** start EXTRACT **
In 2009 she was elected Recording Secretary, in 2012 Political Registrar at Local 58. In 2013, was appointed by Governor Rick Snyder to the Board of Canvassers, became Vice Chair and then Chair the Board. She was reappointed by Governor Snyder in 2017 as a standing member and is now Chair of the Board again till 2021.
Jeannette has held many positions for the Metro Detroit AFL-CIO, from a Trustee, to VP, and just elected Executive VP. In 2016 she was President of the Michigan Maintenance Trade Ports Council.
5. WHAT DO YOU LIKE MOST ABOUT WHAT YOU DO?
She says the trades “make a difference in people’s lives.” She enjoys helping people and when she does that it makes her happy. She learned from her Grandfather when she was 10 years old, “If you don’t like what you’re doing, you’re doing the wrong thing.” She remembers this well from him and this made a huge impact.
6. WHY DO YOU FEEL ITS IMPORTANT FOR WOMEN TO CONSIDER THE TRADES?
Jeannette says “If not women, then who else?” It’s a great way to get dirty! And it really gives you a sense of pride, she loves it. Her first foreman was Elaine Crawford, aka known as the “First” everything lady in the trades. Was so lucky to have her as a mentor. She was the first woman executive board member, first President of the local, etc.
** end EXTRACT **
TASKS TO CARRY OUT:
**a)** Translate this sentence from the profile of Jeannette into Spanish: "She enjoys helping people and when she does that it makes her happy."
**b)** Resume the profile of Jeannette after its last sentence and continue writing it.
** start DATA SEGMENT **
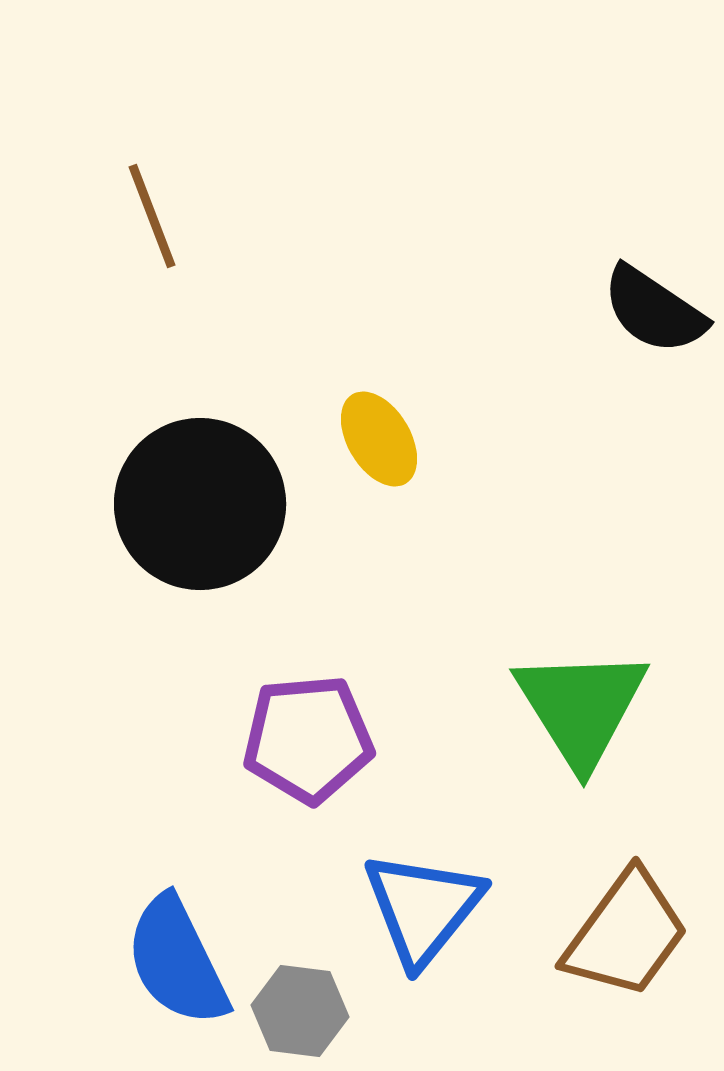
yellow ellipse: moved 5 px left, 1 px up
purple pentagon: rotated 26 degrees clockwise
** end DATA SEGMENT **
ANSWERS FOR THE EXERCISE:
**a)** Le gusta ayudar a la gente y, cuando lo hace, eso la hace feliz.

**b)**
7. ADVICE YOU HAVE FOR WOMEN STARTING OR GROWING A CAREER WITH US?
Never change who you are just to fit in. Go to the job, do your work, don’t look at just because you are a woman you need to prove something or be better. Always ask for advice, and don’t be afraid to say that you need help. The trades can be very dangerous jobs so always make sure you are doing the job properly. Women do not compromise yourself. Make sure you take care of yourself physically in the trades. You don’t have to be a super woman.
Be true to yourself, talk to other members, talk to the men also in the trade…they are more than happy to help, ask a lot of questions. No one is here to hold your hand, you have to take initiative also and develop a thick skin.